On the 20th of November, 1860, he was appointed to the high position of Superintendent of the Military Academy at West Point, but, owing to complicated events then darkening more and more our political horizon, and of which it is not now our purpose to speak, he only filled the position during a few days. He resigned his commission in the army of the United States in February, 1861; and on the 1st of March of that year entered the Confederate service, with the rank of brigadier-general.

From that eventful period to the close of the war he was ever in the van—active, self-sacrificing, vigilant, and bold. He displayed great forethought in his extensive views. He was masterly in his manner of handling troops and of leading them on to victory on the battle-field; and his record of strategic ability and engineering skill has made him immortal in the annals of war. Had more of his farsighted suggestions been heeded, the cause for which he fought would not, perhaps, be known to-day under the mournful —though, to us, erroneous—appellation of ‘the Lost Cause.’

His defense of the city and harbor of Charleston—unquestionably the most scientific, complete, and perfect of all defences devised during the war—has been partially comprehended and appreciated among military engineers in Europe and at the North.

:: Data excerpts ::

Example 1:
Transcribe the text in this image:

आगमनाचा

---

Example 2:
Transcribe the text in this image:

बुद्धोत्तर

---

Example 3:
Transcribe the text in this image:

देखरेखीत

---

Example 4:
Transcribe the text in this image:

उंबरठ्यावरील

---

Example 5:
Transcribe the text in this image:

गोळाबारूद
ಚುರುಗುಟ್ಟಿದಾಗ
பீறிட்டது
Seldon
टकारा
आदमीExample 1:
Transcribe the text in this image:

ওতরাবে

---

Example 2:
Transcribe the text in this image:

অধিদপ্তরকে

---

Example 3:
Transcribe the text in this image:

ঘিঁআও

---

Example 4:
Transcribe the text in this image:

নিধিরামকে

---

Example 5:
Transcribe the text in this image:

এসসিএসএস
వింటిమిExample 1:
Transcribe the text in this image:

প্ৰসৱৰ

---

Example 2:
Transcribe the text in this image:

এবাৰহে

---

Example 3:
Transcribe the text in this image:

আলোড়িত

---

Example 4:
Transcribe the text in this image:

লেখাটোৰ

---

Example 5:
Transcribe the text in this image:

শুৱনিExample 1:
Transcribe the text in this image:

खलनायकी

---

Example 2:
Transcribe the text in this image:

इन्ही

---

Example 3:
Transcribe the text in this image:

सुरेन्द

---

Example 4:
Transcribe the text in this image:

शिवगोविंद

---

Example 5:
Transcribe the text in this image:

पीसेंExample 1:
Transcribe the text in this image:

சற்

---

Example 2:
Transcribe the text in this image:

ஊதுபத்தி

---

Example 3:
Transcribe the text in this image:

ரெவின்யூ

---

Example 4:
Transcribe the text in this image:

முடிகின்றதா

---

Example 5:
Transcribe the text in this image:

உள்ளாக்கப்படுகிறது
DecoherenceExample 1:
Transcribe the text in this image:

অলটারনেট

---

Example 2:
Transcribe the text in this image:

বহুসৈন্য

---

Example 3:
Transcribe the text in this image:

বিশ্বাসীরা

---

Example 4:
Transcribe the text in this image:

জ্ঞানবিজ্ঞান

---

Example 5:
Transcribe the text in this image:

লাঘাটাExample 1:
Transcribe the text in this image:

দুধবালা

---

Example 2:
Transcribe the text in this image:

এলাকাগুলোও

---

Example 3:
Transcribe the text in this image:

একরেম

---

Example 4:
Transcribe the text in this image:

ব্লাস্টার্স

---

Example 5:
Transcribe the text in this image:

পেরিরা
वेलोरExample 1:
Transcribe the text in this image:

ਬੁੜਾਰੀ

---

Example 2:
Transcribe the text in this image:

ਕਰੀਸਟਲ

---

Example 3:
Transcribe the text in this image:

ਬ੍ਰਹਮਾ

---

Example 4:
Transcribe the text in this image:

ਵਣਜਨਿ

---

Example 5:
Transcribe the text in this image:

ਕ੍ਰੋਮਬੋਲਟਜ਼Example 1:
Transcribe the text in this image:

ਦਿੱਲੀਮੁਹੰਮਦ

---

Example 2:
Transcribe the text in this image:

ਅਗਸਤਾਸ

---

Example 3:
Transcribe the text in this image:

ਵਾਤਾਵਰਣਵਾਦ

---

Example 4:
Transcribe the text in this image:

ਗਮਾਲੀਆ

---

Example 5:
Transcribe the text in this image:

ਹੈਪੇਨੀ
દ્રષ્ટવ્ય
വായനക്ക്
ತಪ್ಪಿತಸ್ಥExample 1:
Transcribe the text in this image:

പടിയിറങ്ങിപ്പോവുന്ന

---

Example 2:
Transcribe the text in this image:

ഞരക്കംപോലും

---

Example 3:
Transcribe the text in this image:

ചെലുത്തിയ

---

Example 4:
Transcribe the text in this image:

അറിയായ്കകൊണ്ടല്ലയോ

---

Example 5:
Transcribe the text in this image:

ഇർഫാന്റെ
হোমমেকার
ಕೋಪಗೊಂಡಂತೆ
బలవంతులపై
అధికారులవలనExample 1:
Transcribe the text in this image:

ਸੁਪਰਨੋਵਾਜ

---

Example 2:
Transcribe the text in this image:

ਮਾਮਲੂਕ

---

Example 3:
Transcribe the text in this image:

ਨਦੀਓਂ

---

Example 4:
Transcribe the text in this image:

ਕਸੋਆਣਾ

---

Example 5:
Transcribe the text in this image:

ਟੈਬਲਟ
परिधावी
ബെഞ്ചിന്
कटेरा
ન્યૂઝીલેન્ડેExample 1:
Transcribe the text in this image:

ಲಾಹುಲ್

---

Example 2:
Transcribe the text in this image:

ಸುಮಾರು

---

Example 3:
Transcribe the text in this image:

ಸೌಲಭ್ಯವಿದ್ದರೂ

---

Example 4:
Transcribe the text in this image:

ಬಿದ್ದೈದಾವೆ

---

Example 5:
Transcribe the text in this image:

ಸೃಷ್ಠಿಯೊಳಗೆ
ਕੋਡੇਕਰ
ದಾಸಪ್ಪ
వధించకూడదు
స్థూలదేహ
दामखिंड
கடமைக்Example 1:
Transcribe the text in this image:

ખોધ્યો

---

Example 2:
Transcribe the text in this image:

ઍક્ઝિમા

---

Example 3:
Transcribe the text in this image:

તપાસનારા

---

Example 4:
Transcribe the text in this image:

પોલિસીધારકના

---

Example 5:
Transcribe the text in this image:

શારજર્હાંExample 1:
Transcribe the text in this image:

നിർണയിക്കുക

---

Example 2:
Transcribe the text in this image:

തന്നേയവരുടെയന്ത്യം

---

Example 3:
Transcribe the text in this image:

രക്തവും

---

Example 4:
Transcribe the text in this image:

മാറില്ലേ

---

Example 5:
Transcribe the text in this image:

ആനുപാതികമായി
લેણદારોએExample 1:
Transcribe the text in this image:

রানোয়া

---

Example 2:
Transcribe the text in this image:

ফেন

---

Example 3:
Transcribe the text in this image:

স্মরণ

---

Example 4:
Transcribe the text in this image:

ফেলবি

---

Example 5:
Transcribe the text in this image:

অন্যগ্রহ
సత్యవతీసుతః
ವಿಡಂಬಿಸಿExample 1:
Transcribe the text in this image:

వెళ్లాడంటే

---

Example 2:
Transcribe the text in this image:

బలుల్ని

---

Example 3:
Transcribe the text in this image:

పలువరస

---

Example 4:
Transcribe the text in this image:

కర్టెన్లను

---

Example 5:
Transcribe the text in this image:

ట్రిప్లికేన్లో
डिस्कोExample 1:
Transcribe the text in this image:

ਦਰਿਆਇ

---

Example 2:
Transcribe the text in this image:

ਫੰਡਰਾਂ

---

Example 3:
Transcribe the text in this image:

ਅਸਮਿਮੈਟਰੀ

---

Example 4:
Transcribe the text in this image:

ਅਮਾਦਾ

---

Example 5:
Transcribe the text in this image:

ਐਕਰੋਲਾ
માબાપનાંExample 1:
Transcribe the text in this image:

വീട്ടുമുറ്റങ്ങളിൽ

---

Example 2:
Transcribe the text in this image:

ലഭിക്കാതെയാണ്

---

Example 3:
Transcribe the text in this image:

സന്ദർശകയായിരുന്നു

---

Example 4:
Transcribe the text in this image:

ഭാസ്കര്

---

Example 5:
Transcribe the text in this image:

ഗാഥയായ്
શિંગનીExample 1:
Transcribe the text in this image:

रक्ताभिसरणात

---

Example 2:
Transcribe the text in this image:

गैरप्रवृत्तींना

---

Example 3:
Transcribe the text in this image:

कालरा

:: Your objective ::
Reproduce the entire passage above about the general's military career and his defense of Charleston, word for word, with its punctuation and paragraph breaks unchanged.

:: The solution ::
On the 20th of November, 1860, he was appointed to the high position of Superintendent of the Military Academy at West Point, but, owing to complicated events then darkening more and more our political horizon, and of which it is not now our purpose to speak, he only filled the position during a few days. He resigned his commission in the army of the United States in February, 1861; and on the 1st of March of that year entered the Confederate service, with the rank of brigadier-general.

From that eventful period to the close of the war he was ever in the van—active, self-sacrificing, vigilant, and bold. He displayed great forethought in his extensive views. He was masterly in his manner of handling troops and of leading them on to victory on the battle-field; and his record of strategic ability and engineering skill has made him immortal in the annals of war. Had more of his farsighted suggestions been heeded, the cause for which he fought would not, perhaps, be known to-day under the mournful —though, to us, erroneous—appellation of ‘the Lost Cause.’

His defense of the city and harbor of Charleston—unquestionably the most scientific, complete, and perfect of all defences devised during the war—has been partially comprehended and appreciated among military engineers in Europe and at the North.